[Issue]: segfault at cuMemCreate of ncclCuMemHostEnable in "misc/cudawrap.cc"

### How is this issue impacting you?

Application crash

### Share Your Debug Logs

When running sglang with a Qwen3.5 model, a segmentation fault occurs at a very early stage.

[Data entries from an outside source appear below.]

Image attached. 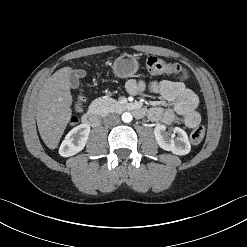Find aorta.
Masks as SVG:
<instances>
[{"label":"aorta","instance_id":"1","mask_svg":"<svg viewBox=\"0 0 247 247\" xmlns=\"http://www.w3.org/2000/svg\"><path fill=\"white\" fill-rule=\"evenodd\" d=\"M121 118L124 123H130L133 119V116L131 113L125 112L122 114Z\"/></svg>","mask_w":247,"mask_h":247}]
</instances>
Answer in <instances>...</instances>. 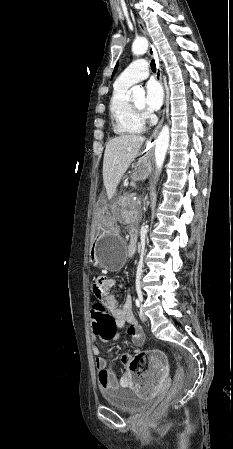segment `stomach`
<instances>
[{
  "mask_svg": "<svg viewBox=\"0 0 233 449\" xmlns=\"http://www.w3.org/2000/svg\"><path fill=\"white\" fill-rule=\"evenodd\" d=\"M150 172L147 163L134 166L131 174L133 181L144 180ZM99 210H114V201H99ZM94 221H98L97 238L91 243V257L96 266L110 271L122 268L125 260V242L116 232L117 212H94Z\"/></svg>",
  "mask_w": 233,
  "mask_h": 449,
  "instance_id": "0dacf381",
  "label": "stomach"
}]
</instances>
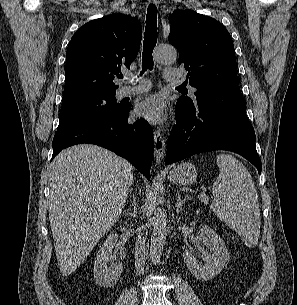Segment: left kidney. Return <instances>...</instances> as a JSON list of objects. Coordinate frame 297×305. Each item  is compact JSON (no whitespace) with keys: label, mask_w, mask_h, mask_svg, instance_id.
Returning a JSON list of instances; mask_svg holds the SVG:
<instances>
[{"label":"left kidney","mask_w":297,"mask_h":305,"mask_svg":"<svg viewBox=\"0 0 297 305\" xmlns=\"http://www.w3.org/2000/svg\"><path fill=\"white\" fill-rule=\"evenodd\" d=\"M200 238L203 243L198 248L206 247L207 249L203 263L195 257L193 247L185 250L183 258L186 267L194 277L201 281H208L218 275L228 264L230 255L224 241L209 226H203L200 229Z\"/></svg>","instance_id":"1"}]
</instances>
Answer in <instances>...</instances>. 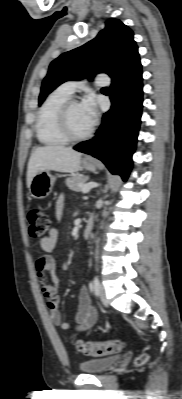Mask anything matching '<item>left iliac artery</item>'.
<instances>
[{
  "mask_svg": "<svg viewBox=\"0 0 182 399\" xmlns=\"http://www.w3.org/2000/svg\"><path fill=\"white\" fill-rule=\"evenodd\" d=\"M100 286H101V285H100V282H99L97 276H95V277H94V280H93V290H94V293H95L96 296L99 295Z\"/></svg>",
  "mask_w": 182,
  "mask_h": 399,
  "instance_id": "left-iliac-artery-1",
  "label": "left iliac artery"
}]
</instances>
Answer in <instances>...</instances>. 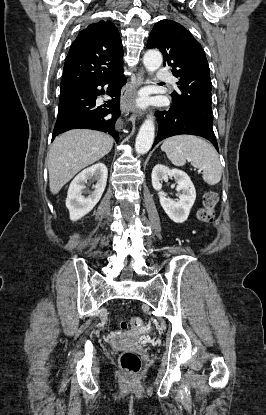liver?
I'll return each instance as SVG.
<instances>
[{
    "label": "liver",
    "instance_id": "6515ba94",
    "mask_svg": "<svg viewBox=\"0 0 266 415\" xmlns=\"http://www.w3.org/2000/svg\"><path fill=\"white\" fill-rule=\"evenodd\" d=\"M113 142L111 136L88 129H75L58 136L47 155L51 193L57 194L80 170L107 155Z\"/></svg>",
    "mask_w": 266,
    "mask_h": 415
}]
</instances>
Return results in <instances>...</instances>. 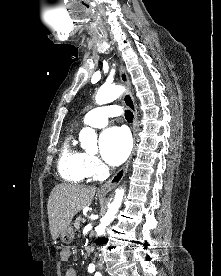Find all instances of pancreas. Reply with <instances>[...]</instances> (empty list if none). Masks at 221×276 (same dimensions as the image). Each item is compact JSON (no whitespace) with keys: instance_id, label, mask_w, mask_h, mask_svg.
Masks as SVG:
<instances>
[{"instance_id":"1","label":"pancreas","mask_w":221,"mask_h":276,"mask_svg":"<svg viewBox=\"0 0 221 276\" xmlns=\"http://www.w3.org/2000/svg\"><path fill=\"white\" fill-rule=\"evenodd\" d=\"M82 220V217L81 216H78L74 222V227L76 230L79 229V226H80V221Z\"/></svg>"}]
</instances>
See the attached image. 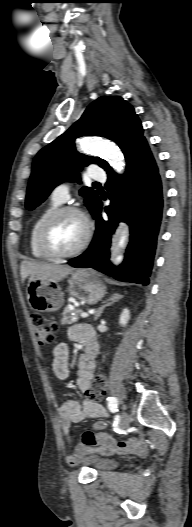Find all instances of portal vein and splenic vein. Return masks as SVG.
I'll return each mask as SVG.
<instances>
[{"label":"portal vein and splenic vein","instance_id":"18ae733b","mask_svg":"<svg viewBox=\"0 0 192 527\" xmlns=\"http://www.w3.org/2000/svg\"><path fill=\"white\" fill-rule=\"evenodd\" d=\"M80 316H81L82 318H86V317L89 316V314H88L87 312H81V313H80Z\"/></svg>","mask_w":192,"mask_h":527}]
</instances>
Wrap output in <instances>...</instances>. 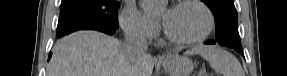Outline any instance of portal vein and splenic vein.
I'll use <instances>...</instances> for the list:
<instances>
[{
  "label": "portal vein and splenic vein",
  "mask_w": 287,
  "mask_h": 76,
  "mask_svg": "<svg viewBox=\"0 0 287 76\" xmlns=\"http://www.w3.org/2000/svg\"><path fill=\"white\" fill-rule=\"evenodd\" d=\"M203 73H205V72H204V71H202V72H201V74H199V76H203V75H204Z\"/></svg>",
  "instance_id": "18ae733b"
}]
</instances>
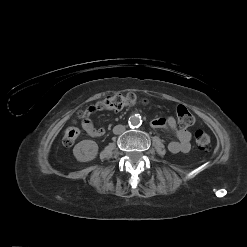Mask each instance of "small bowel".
<instances>
[{
	"mask_svg": "<svg viewBox=\"0 0 247 247\" xmlns=\"http://www.w3.org/2000/svg\"><path fill=\"white\" fill-rule=\"evenodd\" d=\"M92 112L89 113V115ZM88 115V116H89ZM86 116L81 125L83 130L91 137H101L105 133L104 128H96L90 118ZM151 126L155 129H166L175 134L177 140L168 144V150L171 153H187L191 148V133L184 129L178 128L177 122L173 117L156 118L152 120Z\"/></svg>",
	"mask_w": 247,
	"mask_h": 247,
	"instance_id": "c3829d8e",
	"label": "small bowel"
}]
</instances>
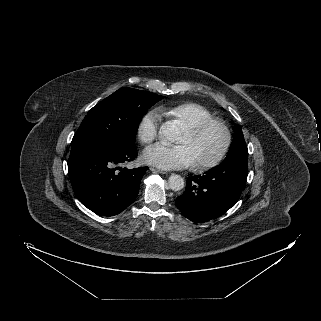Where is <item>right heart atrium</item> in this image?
Masks as SVG:
<instances>
[{"label": "right heart atrium", "instance_id": "obj_1", "mask_svg": "<svg viewBox=\"0 0 321 321\" xmlns=\"http://www.w3.org/2000/svg\"><path fill=\"white\" fill-rule=\"evenodd\" d=\"M158 120L159 112L157 110H151L141 118L137 128V135L143 143H150L157 138L159 131Z\"/></svg>", "mask_w": 321, "mask_h": 321}]
</instances>
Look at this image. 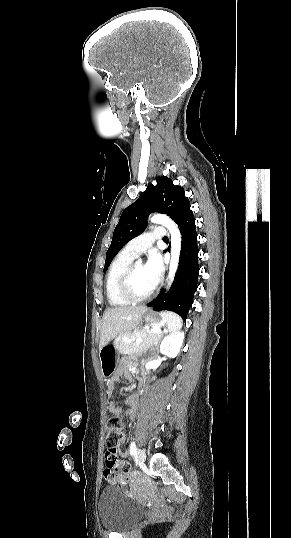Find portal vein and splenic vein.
Segmentation results:
<instances>
[{
  "instance_id": "18ae733b",
  "label": "portal vein and splenic vein",
  "mask_w": 291,
  "mask_h": 538,
  "mask_svg": "<svg viewBox=\"0 0 291 538\" xmlns=\"http://www.w3.org/2000/svg\"><path fill=\"white\" fill-rule=\"evenodd\" d=\"M159 331H160V328L157 327V326H153L152 329L150 330V332H159ZM141 341H142L141 338H137L136 341H135V343H136V344H139Z\"/></svg>"
}]
</instances>
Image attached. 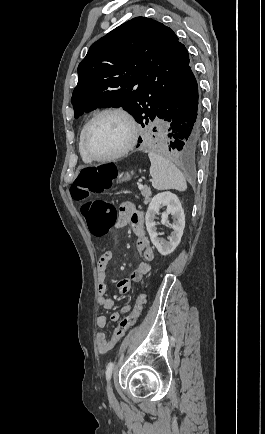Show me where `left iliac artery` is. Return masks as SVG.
I'll return each mask as SVG.
<instances>
[{
    "mask_svg": "<svg viewBox=\"0 0 265 434\" xmlns=\"http://www.w3.org/2000/svg\"><path fill=\"white\" fill-rule=\"evenodd\" d=\"M113 368H114V363L113 362L108 363V365L106 367V379L108 381L110 380V378L112 376Z\"/></svg>",
    "mask_w": 265,
    "mask_h": 434,
    "instance_id": "44dca946",
    "label": "left iliac artery"
}]
</instances>
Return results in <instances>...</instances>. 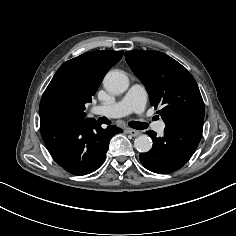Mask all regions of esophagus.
I'll use <instances>...</instances> for the list:
<instances>
[{
	"mask_svg": "<svg viewBox=\"0 0 236 236\" xmlns=\"http://www.w3.org/2000/svg\"><path fill=\"white\" fill-rule=\"evenodd\" d=\"M125 132H126L127 134H130L131 136H134V137L141 134L140 131L134 130V129H126Z\"/></svg>",
	"mask_w": 236,
	"mask_h": 236,
	"instance_id": "1",
	"label": "esophagus"
}]
</instances>
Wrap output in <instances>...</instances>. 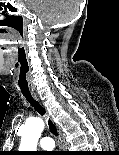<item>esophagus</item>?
Listing matches in <instances>:
<instances>
[{"label":"esophagus","mask_w":119,"mask_h":155,"mask_svg":"<svg viewBox=\"0 0 119 155\" xmlns=\"http://www.w3.org/2000/svg\"><path fill=\"white\" fill-rule=\"evenodd\" d=\"M33 97L41 104V105H44L43 104V101L41 99V96L38 94V93H33Z\"/></svg>","instance_id":"esophagus-1"}]
</instances>
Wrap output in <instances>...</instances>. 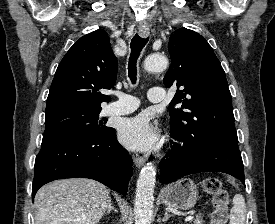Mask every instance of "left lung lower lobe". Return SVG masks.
Returning a JSON list of instances; mask_svg holds the SVG:
<instances>
[{"label":"left lung lower lobe","instance_id":"0a47b994","mask_svg":"<svg viewBox=\"0 0 275 224\" xmlns=\"http://www.w3.org/2000/svg\"><path fill=\"white\" fill-rule=\"evenodd\" d=\"M170 136L182 145L174 143L168 153L169 159L161 161V183L174 182L197 172H224L244 183L243 162L237 141L204 137L187 142L172 132Z\"/></svg>","mask_w":275,"mask_h":224}]
</instances>
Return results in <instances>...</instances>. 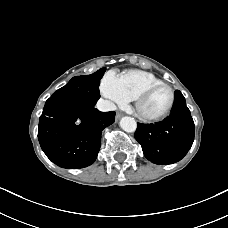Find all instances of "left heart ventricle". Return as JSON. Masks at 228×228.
I'll use <instances>...</instances> for the list:
<instances>
[{
    "label": "left heart ventricle",
    "mask_w": 228,
    "mask_h": 228,
    "mask_svg": "<svg viewBox=\"0 0 228 228\" xmlns=\"http://www.w3.org/2000/svg\"><path fill=\"white\" fill-rule=\"evenodd\" d=\"M170 99L171 94L168 88H156L141 102L140 111L148 116L158 115L167 108Z\"/></svg>",
    "instance_id": "b2bd125f"
}]
</instances>
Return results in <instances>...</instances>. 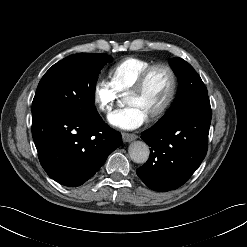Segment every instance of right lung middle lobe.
Segmentation results:
<instances>
[{"instance_id":"right-lung-middle-lobe-1","label":"right lung middle lobe","mask_w":247,"mask_h":247,"mask_svg":"<svg viewBox=\"0 0 247 247\" xmlns=\"http://www.w3.org/2000/svg\"><path fill=\"white\" fill-rule=\"evenodd\" d=\"M111 58L103 53H78L54 64L39 82L32 103V118L61 108L82 116H95L97 77Z\"/></svg>"}]
</instances>
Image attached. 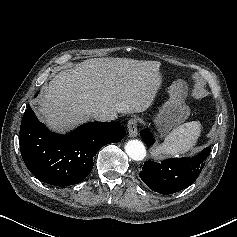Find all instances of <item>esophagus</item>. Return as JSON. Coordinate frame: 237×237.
Masks as SVG:
<instances>
[{
  "label": "esophagus",
  "instance_id": "obj_1",
  "mask_svg": "<svg viewBox=\"0 0 237 237\" xmlns=\"http://www.w3.org/2000/svg\"><path fill=\"white\" fill-rule=\"evenodd\" d=\"M127 128H128V133L130 137L134 138L138 135L136 119H131L127 124Z\"/></svg>",
  "mask_w": 237,
  "mask_h": 237
}]
</instances>
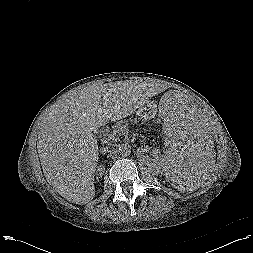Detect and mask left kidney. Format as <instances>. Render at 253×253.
<instances>
[{"mask_svg": "<svg viewBox=\"0 0 253 253\" xmlns=\"http://www.w3.org/2000/svg\"><path fill=\"white\" fill-rule=\"evenodd\" d=\"M179 189H184V187H183V183H180V185H179V187H178Z\"/></svg>", "mask_w": 253, "mask_h": 253, "instance_id": "1", "label": "left kidney"}]
</instances>
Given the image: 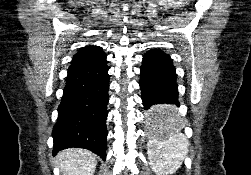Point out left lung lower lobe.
Listing matches in <instances>:
<instances>
[{
    "label": "left lung lower lobe",
    "mask_w": 251,
    "mask_h": 175,
    "mask_svg": "<svg viewBox=\"0 0 251 175\" xmlns=\"http://www.w3.org/2000/svg\"><path fill=\"white\" fill-rule=\"evenodd\" d=\"M140 89L145 119L149 123H163L177 115V74L170 56L160 49L149 50L143 56ZM175 105V106H174Z\"/></svg>",
    "instance_id": "0a47b994"
}]
</instances>
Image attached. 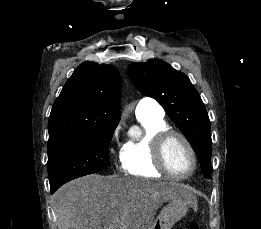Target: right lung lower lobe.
<instances>
[{
	"label": "right lung lower lobe",
	"mask_w": 261,
	"mask_h": 229,
	"mask_svg": "<svg viewBox=\"0 0 261 229\" xmlns=\"http://www.w3.org/2000/svg\"><path fill=\"white\" fill-rule=\"evenodd\" d=\"M50 191H51V194L55 192V191H53V190H51V189H50Z\"/></svg>",
	"instance_id": "obj_1"
}]
</instances>
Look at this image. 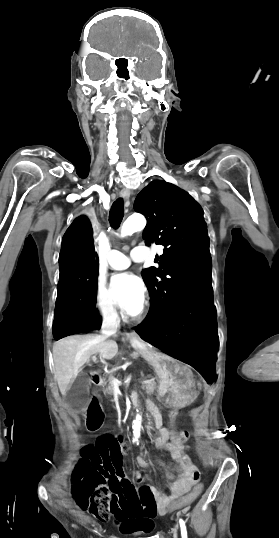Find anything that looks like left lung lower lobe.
<instances>
[{
	"label": "left lung lower lobe",
	"instance_id": "0a47b994",
	"mask_svg": "<svg viewBox=\"0 0 279 538\" xmlns=\"http://www.w3.org/2000/svg\"><path fill=\"white\" fill-rule=\"evenodd\" d=\"M135 331L145 341L194 367L208 382L215 380L218 334L211 284L183 297L161 321L142 322Z\"/></svg>",
	"mask_w": 279,
	"mask_h": 538
}]
</instances>
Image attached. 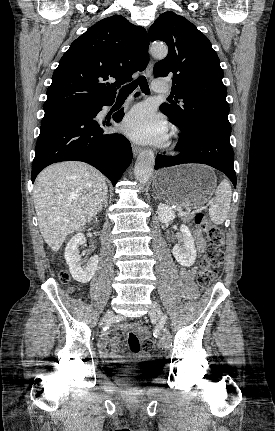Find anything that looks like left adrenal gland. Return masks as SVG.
<instances>
[{
	"mask_svg": "<svg viewBox=\"0 0 275 431\" xmlns=\"http://www.w3.org/2000/svg\"><path fill=\"white\" fill-rule=\"evenodd\" d=\"M154 199H159V197L158 196H156V197H153Z\"/></svg>",
	"mask_w": 275,
	"mask_h": 431,
	"instance_id": "obj_1",
	"label": "left adrenal gland"
}]
</instances>
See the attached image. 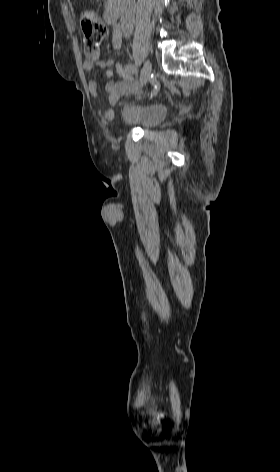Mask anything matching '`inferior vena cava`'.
<instances>
[{
  "instance_id": "inferior-vena-cava-1",
  "label": "inferior vena cava",
  "mask_w": 280,
  "mask_h": 472,
  "mask_svg": "<svg viewBox=\"0 0 280 472\" xmlns=\"http://www.w3.org/2000/svg\"><path fill=\"white\" fill-rule=\"evenodd\" d=\"M135 0H123L121 24L125 34H130L134 27Z\"/></svg>"
}]
</instances>
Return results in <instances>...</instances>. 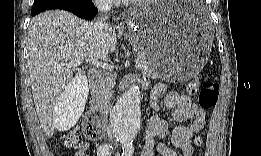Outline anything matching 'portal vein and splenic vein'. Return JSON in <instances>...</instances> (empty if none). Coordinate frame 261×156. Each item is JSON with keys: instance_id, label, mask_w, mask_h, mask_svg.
Returning <instances> with one entry per match:
<instances>
[{"instance_id": "1", "label": "portal vein and splenic vein", "mask_w": 261, "mask_h": 156, "mask_svg": "<svg viewBox=\"0 0 261 156\" xmlns=\"http://www.w3.org/2000/svg\"><path fill=\"white\" fill-rule=\"evenodd\" d=\"M82 63H83L82 60H75V61L69 63L68 66L72 67V68H75V67H78L79 65H81ZM89 63H92L93 65L102 67L103 69H107V70H112L113 69V66L108 65L106 63L99 62L98 60L89 61ZM135 67H136V69H141L142 68V63L139 62V61H136Z\"/></svg>"}]
</instances>
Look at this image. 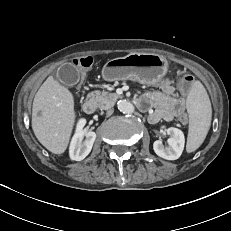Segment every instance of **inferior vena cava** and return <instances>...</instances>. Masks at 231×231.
Here are the masks:
<instances>
[{
	"label": "inferior vena cava",
	"mask_w": 231,
	"mask_h": 231,
	"mask_svg": "<svg viewBox=\"0 0 231 231\" xmlns=\"http://www.w3.org/2000/svg\"><path fill=\"white\" fill-rule=\"evenodd\" d=\"M112 113H113V109L110 108V109L107 110V115L108 116H110Z\"/></svg>",
	"instance_id": "602c4592"
}]
</instances>
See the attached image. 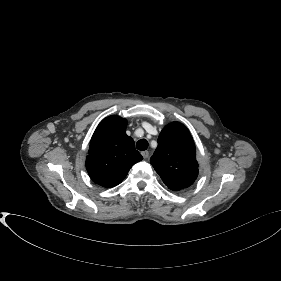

The following is the stack trace:

> !!!!!!! Segfault encountered !!!!!!!
>   File "./signal/../sysdeps/unix/sysv/linux/x86_64/libc_sigaction.c", line 0, in 0x00007d8764c4532f
>   File "./nptl/pthread_kill.c", line 44, in __pthread_kill_implementation
>   File "./nptl/pthread_kill.c", line 78, in __pthread_kill_internal
>   File "./nptl/pthread_kill.c", line 89, in __GI___pthread_kill
>   File "../sysdeps/posix/raise.c", line 26, in __GI_raise
>   File "./signal/../sysdeps/unix/sysv/linux/x86_64/libc_sigaction.c", line 0, in 0x00007d8764c4532f
>   File "<unknown>", line 0, in cuMemCreate
>   File "misc/cudawrap.cc", line 92, in ncclCuMemHostEnable()
>   File "misc/cudawrap.cc", line 202, in ncclCuMemHostEnable()
>   File "misc/cudawrap.cc", line 280, in initOnceFunc
>   File "./nptl/pthread_once.c", line 116, in __pthread_once_slow
>   File "misc/cudawrap.cc", line 298, in ncclCudaLibraryInit()
>   File "/dvs/p4/build/sw/gpgpu/nccl/gitfusion/stable/src/init.cc", line 1852, in ncclCommInitRank
>   File "<unknown>", line 0, in ffi_call
>   File "<unknown>", line 0, in _PyObject_MakeTpCall
>   File "<unknown>", line 0, in _PyEval_EvalFrameDefault
>   File "<unknown>", line 0, in _PyObject_Call_Prepend
>   File "<unknown>", line 0, in _PyObject_MakeTpCall
>   File "<unknown>", line 0, in _PyEval_EvalFrameDefault
>   File "<unknown>", line 0, in _PyObject_Call_Prepend
>   File "<unknown>", line 0, in _PyObject_MakeTpCall
>   File "<unknown>", line 0, in _PyEval_EvalFrameDefault
>   File "<unknown>", line 0, in _PyObject_Call_Prepend
>   File "<unknown>", line 0, in PyObject_Call
>   File "<unknown>", line 0, in _PyEval_EvalFrameDefault
>   File "<unknown>", line 0, in _PyObject_Call_Prepend
>   File "<unknown>", line 0, in PyObject_Call
>   File "<unknown>", line 0, in _PyEval_EvalFrameDefault
>   File "<unknown>", line 0, in _PyObject_Call_Prepend
>   File "<unknown>", line 0, in _PyObject_MakeTpCall
>   File "<unknown>", line 0, in _PyEval_EvalFrameDefault
>   File "<unknown>", line 0, in PyEval_EvalCode
>   File "<unknown>", line 0, in PyRun_StringFlags
>   File "<unknown>", line 0, in PyRun_SimpleStringFlags
>   File "<unknown>", line 0, in Py_RunMain
>   File "<unknown>", line 0, in Py_BytesMain
>   File "<unknown>", line 0, in _start
>   File "<unknown>", line 0, in 0xffffffffffffffff
> 

### Steps to Reproduce the Issue

I found that the issue occurs on two AMD EPYC servers with RTX 4090 GPUs, but never on Intel platforms (yet). Interestingly, other AMD servers do not exhibit this problem.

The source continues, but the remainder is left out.